Lusa/AO Online   Internacional   3 de Nov de 2009, 17:12

A chanceler alemã, Angela Merkel, afirmou hoje em Washington que o seu país não "esquecerá nunca" a ajuda dos seus "amigos norte-americanos" para se chegar à queda do Muro de Berlim há 20 anos.

Num discurso solene perante as duas câmaras do Congresso dos Estados Unidos - o Senado e a Câmara de Representantes -, Merkel referiu em particular a acção dos antigos presidentes norte-americanos Ronald Reagan e George Bush pai.

"Eu sei-o, os alemães sabem-no, a que ponto vos estamos reconhecidos, nossos amigos norte-americanos. Não esqueceremos nunca, a título pessoal eu não o esquecerei nunca", disse a chanceler, originária da Alemanha de Leste.

No mesmo discurso, Angela Merkel homenageou as vítimas do Holocausto e das perseguições nazis.

Denunciando "uma ruptura com a civilização", Merkel evocou os seis milhões de vítimas, na maioria judias, assassinadas pelos nazis no poder na Alemanha entre 1933 e 1945.

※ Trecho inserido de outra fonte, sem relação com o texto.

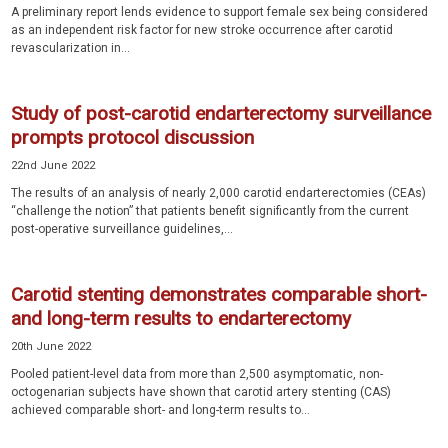
A preliminary report lends evidence to support female sex being considered
as an independent risk factor for new stroke occurrence after carotid
revascularization in...
Study of post-carotid endarterectomy surveillance
prompts protocol discussion
22nd June 2022
The results of an analysis of nearly 2,000 carotid endarterectomies (CEAs)
“challenge the notion” that patients benefit significantly from the current
post-operative surveillance guidelines,...
Carotid stenting demonstrates comparable short-
and long-term results to endarterectomy
20th June 2022
Pooled patient-level data from more than 2,500 asymptomatic, non-
octogenarian subjects have shown that carotid artery stenting (CAS)
achieved comparable short- and long-term results to...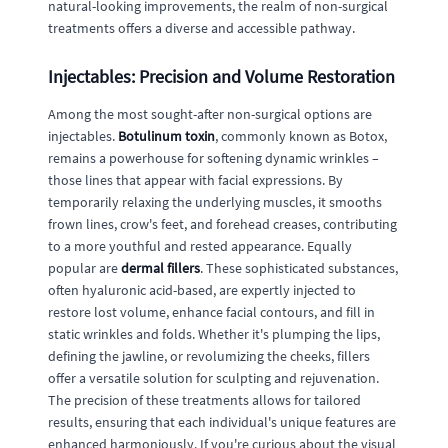
natural-looking improvements, the realm of non-surgical
treatments offers a diverse and accessible pathway.
Injectables: Precision and Volume Restoration
Among the most sought-after non-surgical options are
injectables.
Botulinum toxin
, commonly known as Botox,
remains a powerhouse for softening dynamic wrinkles –
those lines that appear with facial expressions. By
temporarily relaxing the underlying muscles, it smooths
frown lines, crow's feet, and forehead creases, contributing
to a more youthful and rested appearance. Equally
popular are
dermal fillers
. These sophisticated substances,
often hyaluronic acid-based, are expertly injected to
restore lost volume, enhance facial contours, and fill in
static wrinkles and folds. Whether it's plumping the lips,
defining the jawline, or revolumizing the cheeks, fillers
offer a versatile solution for sculpting and rejuvenation.
The precision of these treatments allows for tailored
results, ensuring that each individual's unique features are
enhanced harmoniously. If you're curious about the visual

Referindo o sexagésimo aniversário da adopção da Constituição da Alemanha Federal em 1949, Angela Merkel considerou que o texto fundamental é "uma resposta à catástrofe da Segunda Guerra Mundial" e "ao assassínio de seis milhões de judeus e ao ódio, à destruição e aniquilação que a Alemanha infligiu à Europa e ao resto do mundo".

Merkel lembrou que a data de 09 de Novembro, que marcará o 20.º aniversário da queda do Muro de Berlim, é também o aniversário da "Noite de Cristal" de 1938, quando os nazis atacaram os judeus em toda a Alemanha.

A Noite de Cristal deixou "uma marca indelével" na história alemã, assinalou Merkel.

"Nesse dia, os nazis pilharam e destruiram sinagogas, incendiaram-nas e mataram numerosas vítimas. Foi o início do que se tornou uma ruptura com a civilização", adiantou.

"Não posso estar hoje perante vós sem render homenagem às vítimas deste preciso dia", disse.

Por outro lado, declarou ser "inaceitável" a existência de uma arma atómica nas mãos do presidente iraniano, Mahmud Ahmadinejad.

"Uma bomba nuclear nas mãos de um presidente iraniano que nega a existência do Holocausto, ameaça Israel e nega o direito à existência de Israel não é aceitável", afirmou a chanceler.

Em relação ao combate às alterações climáticas, Merkel considerou que, se europeus e norte-americanos derem o exemplo da redução dos gases com efeito de estufa, será possível convencer a China e a Índia a juntarem-se à luta.

Segundo a chanceler, o mundo inteiro terá os olhos postos na Europa e nos Estados Unidos em Dezembro durante a conferência do clima de Copenhaga, que deve estabelecer novos objectivos de redução das emissões daqueles gases para combater o aquecimento do planeta.

O Congresso norte-americano está a discutir um projecto de redução de emissão de gases com efeito de estufa que não deverá estar aprovado antes da conferência de Copenhaga devido à oposição da minoria republicana.